# buying celotex with no creosote in MD/PA ?



## Ode1891 (Aug 30, 2006)

I know there is a type of celotex with no creosote coating. Where do you buy yours?


----------



## archerycharlie (Nov 4, 2002)

I shoot at The Galvestion archery club in Galvestion Indiana and i believe they have shot celotex sense 1964 when they started. But i don't know where they get it so send Rocky Kline an email and ask him where they get theres. I think they change some of it out about every 2 1/2 to 3 years. AC

[email protected]


----------



## mdbowhunter (Oct 22, 2002)

Ode1891 said:


> I know there is a type of celotex with no creosote coating. Where do you buy yours?

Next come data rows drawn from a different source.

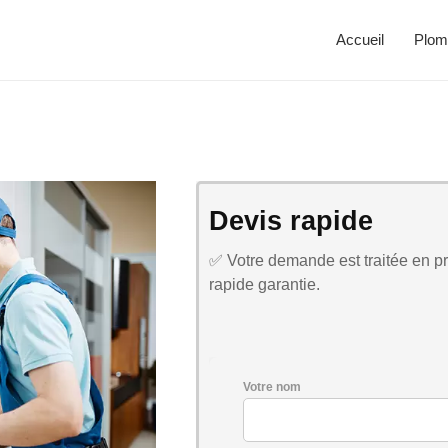
Accueil
Plom
Devis rapide
✅ Votre demande est traitée en pri
rapide garantie.
Votre nom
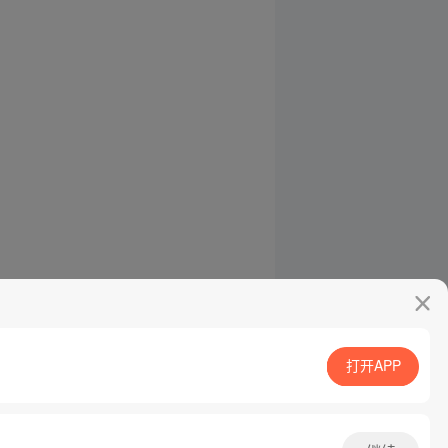
打开APP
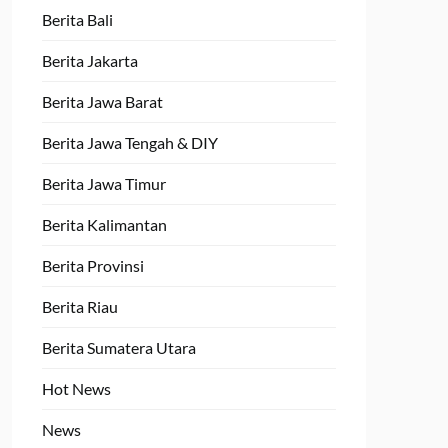
Berita Bali
Berita Jakarta
Berita Jawa Barat
Berita Jawa Tengah & DIY
Berita Jawa Timur
Berita Kalimantan
Berita Provinsi
Berita Riau
Berita Sumatera Utara
Hot News
News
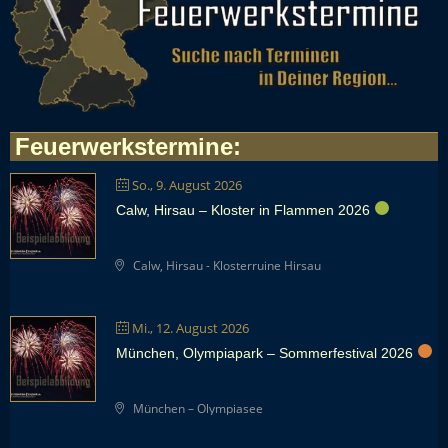
Feuerwerkstermine
:
So., 9. August 2026
Calw, Hirsau – Kloster in Flammen 2026
Calw, Hirsau - Klosterruine Hirsau
Mi., 12. August 2026
München, Olympiapark – Sommerfestival 2026
München – Olympiasee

FYI: The material you want is called 'hush board'. Contact Rattleman here on AT. He is President of Anne Arundel Archers and can tell you where to find it.


----------



## DFINN (Jun 24, 2007)

Do (can) Ya Use This For A Target?


----------



## Rattleman (Jul 6, 2004)

*Hush Board*

We use this stuff at Anne Arundel Achers in Maryland. Yes you do use this for the target butts. Cut them in 16 inch by 48 inch pieces and stack them as high as needed so you can hang the target faces. Remember to make them a little bit larger then what you actually need so you can move the face around so not to blow out the same area. This stuff is carried by REAL lumber yards (NOt Home Depot. Lowes etc) I know this because I have checked. Ford Lumber Co. in Upper Marlboro use to carry it but I am not sure if they still so. I called last week and I think they are refering to the Hush Board as Homosote but I think they are wrong. The girl I spoke with didn't seem to be on the ball if you know what I mean. I guess I will need to take a trip to Upper Marlboro to check out what they have. If it happens to be Homosote then the price has gone up considerably. We bought this stuff last year for about $9/Sheet and the Homosote is $23.99/ Sheet. This stuff really makes a great Butt. No tar in the stuff means there is no tar to scrape off the arrows. Good Luck Ed


----------



## frank_jones (Mar 2, 2006)

*target*

try to contact va vince here on archery talk. they make a foam sheet that is much better than fiber board, regardless of name. foam is more arrow friendly. ask someone from spoke and wheel archery club in north carolina, they have pictures of thier targets on the field archery forum. they have nice targets as well.


----------



## Conucu (Mar 27, 2007)

*Targets*

The material you want is called "sound board". You can purchase it from a dry wall company. The manufacturer is Celotex. I had a tough time getting this right when I built my targets, so it's fresh in my mind. I ran all over town until I found a whole sale place that sold dry wall.


----------



## Spotshooter2 (Oct 23, 2003)

There is a place in Missouri that has it in 1 inch thickness. works great


----------



## ROB B (Oct 30, 2002)

Spot Shooter2 is refering to Hubert Fiber Board in Missouri, Theirs has no creasote in it. We use it at our range and get 2 to 3 yrs out of 12"x48" sheets stacked up about 48" .


----------



## Rattleman (Jul 6, 2004)

I found a guy in VA/DC area that gets the stuff (Hush Board). I am paying $8.42/sheet and that includes delivery to our range. Call me if you need this guys number. Ed 443-463-0555


----------



## drooster (Nov 5, 2007)

*let me understand this...*

you guys are talking about layered targets. Are these targets compressed and if so, how do you do it? put weight on the top or use althread rods? any pics?
Every tryed using layered carpet?
thanks,
Hans


----------



## archerycharlie (Nov 4, 2002)

Allthread rod works well on keeping the layered stuff good and tight. AC


----------